- _TEXT EXCERPT_
------------------------
McLaughlin, who has scored back-to-back Virgin Australia Supercars Champion for DJR Team Penske (DJRTP), will participate in an INDYCAR Rookie Evaluation test at Sebring International Raceway in Sebring, Fla. on Monday, January 13.

“I am always open to new challenges and I’m thankful to Team Penske for providing this opportunity to test an Indy car,” said McLaughlin, who established a new Supercars single season record with 18 victories this past season. “We had an amazing year in 2019 and I’m looking forward to defending our Supercars championship next season. I’m also excited to grow as a driver and being with Team Penske creates cool opportunities to try something new. Although I have spent a few hours in a simulator earlier this year, it’s going to be a blast to see what one really feels like at a place like Sebring.”

McLaughlin joined DJR Team Penske in 2017 as one of the brightest stars in Supercars. He has produced 35 victories and 44 pole positions over the last three seasons while helping DJRTP claim team championships in 2017 and 2019, the driver’s title each of the last two seasons and the legendary Bathurst 1000 race in October, along with co-driver Alex Premat.

McLaughlin will defend his Supercars title for DJRTP in 2020 in the No. 17 Shell V-Power Ford Mustang.  He will build on his already successful racing career by driving a full-sized open-wheel car for the first time.

Team Penske enjoyed another successful IndyCar Series season in 2019. The team earned its record 18th Indianapolis 500 victory as Simon Pagenaud captured the checkered flag in May, while Josef Newgarden won his second series title in three years and the team’s 16th INDYCAR Championship. Team Penske will once again compete with three full-season entries in 2020, featuring series champion drivers Newgarden, Pagenaud and Will Power.

Team Penske is one of the most successful teams in the history of professional sports. Cars owned and prepared by Team Penske have produced more than 540 major race wins, over 620 pole positions and 37 Championships across open-wheel, stock car and sports car racing competition. Over the course of its 53-year history, the team has also earned 18 Indianapolis 500 victories, two Daytona 500 Championships, a Formula 1 win, overall victories in the 24 Hours of Daytona and the 12 Hours of Sebring along with a win in Australia’s legendary Bathurst 1000 race. Team Penske currently competes in the IndyCar Series, the NASCAR Cup Series, the NASCAR Xfinity Series and the IMSA WeatherTech SportsCar Championship. The team also races in the Virgin Australia SuperCars Championship, in a partnership with Dick Johnson Racing, as DJR Team Penske.
------------------------
Reproduce the text about McLaughlin's Indy car test from "McLaughlin will defend" up to and including "and Will Power.". Work only from the text about McLaughlin's Indy car test.
------------------------
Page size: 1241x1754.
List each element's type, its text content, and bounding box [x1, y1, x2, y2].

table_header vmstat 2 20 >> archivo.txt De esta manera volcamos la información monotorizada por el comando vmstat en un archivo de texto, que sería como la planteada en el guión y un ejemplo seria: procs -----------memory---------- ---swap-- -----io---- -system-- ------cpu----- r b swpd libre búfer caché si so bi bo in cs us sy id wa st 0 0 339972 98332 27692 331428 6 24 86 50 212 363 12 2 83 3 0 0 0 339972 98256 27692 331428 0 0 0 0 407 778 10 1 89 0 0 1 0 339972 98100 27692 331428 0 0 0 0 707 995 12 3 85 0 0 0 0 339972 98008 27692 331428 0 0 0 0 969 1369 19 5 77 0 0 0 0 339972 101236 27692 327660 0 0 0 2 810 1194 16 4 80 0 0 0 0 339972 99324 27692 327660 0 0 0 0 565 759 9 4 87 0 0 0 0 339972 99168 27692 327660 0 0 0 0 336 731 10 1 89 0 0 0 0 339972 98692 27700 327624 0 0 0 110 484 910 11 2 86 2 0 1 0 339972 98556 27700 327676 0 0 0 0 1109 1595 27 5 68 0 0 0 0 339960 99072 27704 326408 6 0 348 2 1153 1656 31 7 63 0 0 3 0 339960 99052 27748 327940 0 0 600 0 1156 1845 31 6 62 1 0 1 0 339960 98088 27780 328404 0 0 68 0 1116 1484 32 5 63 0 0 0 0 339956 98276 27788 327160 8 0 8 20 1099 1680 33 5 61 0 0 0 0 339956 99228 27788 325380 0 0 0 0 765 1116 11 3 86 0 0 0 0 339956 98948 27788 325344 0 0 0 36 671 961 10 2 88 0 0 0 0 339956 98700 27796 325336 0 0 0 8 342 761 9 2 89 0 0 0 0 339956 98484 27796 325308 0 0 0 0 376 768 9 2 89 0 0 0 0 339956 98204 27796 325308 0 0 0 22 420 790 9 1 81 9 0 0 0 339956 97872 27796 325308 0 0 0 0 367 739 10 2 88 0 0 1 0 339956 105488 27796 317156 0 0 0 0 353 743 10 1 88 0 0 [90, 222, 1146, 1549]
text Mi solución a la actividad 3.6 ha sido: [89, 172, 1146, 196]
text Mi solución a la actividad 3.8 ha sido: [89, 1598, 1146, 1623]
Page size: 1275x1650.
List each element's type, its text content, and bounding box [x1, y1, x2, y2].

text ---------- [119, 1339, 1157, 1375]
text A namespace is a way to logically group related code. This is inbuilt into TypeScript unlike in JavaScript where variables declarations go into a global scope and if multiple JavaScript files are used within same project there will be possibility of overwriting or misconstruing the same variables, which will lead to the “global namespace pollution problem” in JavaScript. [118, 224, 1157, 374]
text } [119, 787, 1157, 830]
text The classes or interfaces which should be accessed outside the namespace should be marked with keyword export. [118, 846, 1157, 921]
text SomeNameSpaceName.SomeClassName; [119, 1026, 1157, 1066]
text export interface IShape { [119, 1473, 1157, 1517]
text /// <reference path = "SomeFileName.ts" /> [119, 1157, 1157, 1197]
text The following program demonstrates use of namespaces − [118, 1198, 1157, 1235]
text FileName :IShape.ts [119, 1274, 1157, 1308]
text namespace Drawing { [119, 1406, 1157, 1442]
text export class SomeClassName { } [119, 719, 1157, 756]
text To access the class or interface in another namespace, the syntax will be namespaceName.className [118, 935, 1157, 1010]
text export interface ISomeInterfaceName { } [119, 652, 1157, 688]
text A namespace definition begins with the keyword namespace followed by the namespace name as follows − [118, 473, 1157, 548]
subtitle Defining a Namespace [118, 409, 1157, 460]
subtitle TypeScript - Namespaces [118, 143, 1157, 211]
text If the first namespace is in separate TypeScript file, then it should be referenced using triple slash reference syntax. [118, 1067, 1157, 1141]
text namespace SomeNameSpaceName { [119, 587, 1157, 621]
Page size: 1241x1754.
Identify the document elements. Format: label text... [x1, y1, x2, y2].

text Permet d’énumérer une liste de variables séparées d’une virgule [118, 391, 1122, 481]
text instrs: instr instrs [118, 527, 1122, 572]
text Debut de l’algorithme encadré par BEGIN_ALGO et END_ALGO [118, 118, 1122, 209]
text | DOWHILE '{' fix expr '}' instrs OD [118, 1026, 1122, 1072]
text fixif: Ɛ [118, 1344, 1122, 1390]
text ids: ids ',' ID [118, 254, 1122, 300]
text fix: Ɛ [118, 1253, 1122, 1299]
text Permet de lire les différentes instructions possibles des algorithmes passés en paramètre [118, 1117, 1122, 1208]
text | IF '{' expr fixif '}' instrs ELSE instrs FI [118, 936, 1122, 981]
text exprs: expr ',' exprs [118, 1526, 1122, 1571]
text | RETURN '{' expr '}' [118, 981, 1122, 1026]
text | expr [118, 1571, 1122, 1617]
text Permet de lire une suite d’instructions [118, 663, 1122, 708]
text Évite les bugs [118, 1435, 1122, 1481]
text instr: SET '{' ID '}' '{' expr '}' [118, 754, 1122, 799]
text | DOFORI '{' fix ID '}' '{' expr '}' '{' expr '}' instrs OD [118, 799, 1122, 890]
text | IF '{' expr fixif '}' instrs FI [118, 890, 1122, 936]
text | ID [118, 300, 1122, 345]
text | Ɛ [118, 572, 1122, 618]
------------------------
- _OUTPUT OF THE TASK_
McLaughlin will defend his Supercars title for DJRTP in 2020 in the No. 17 Shell V-Power Ford Mustang.  He will build on his already successful racing career by driving a full-sized open-wheel car for the first time.

Team Penske enjoyed another successful IndyCar Series season in 2019. The team earned its record 18th Indianapolis 500 victory as Simon Pagenaud captured the checkered flag in May, while Josef Newgarden won his second series title in three years and the team’s 16th INDYCAR Championship. Team Penske will once again compete with three full-season entries in 2020, featuring series champion drivers Newgarden, Pagenaud and Will Power.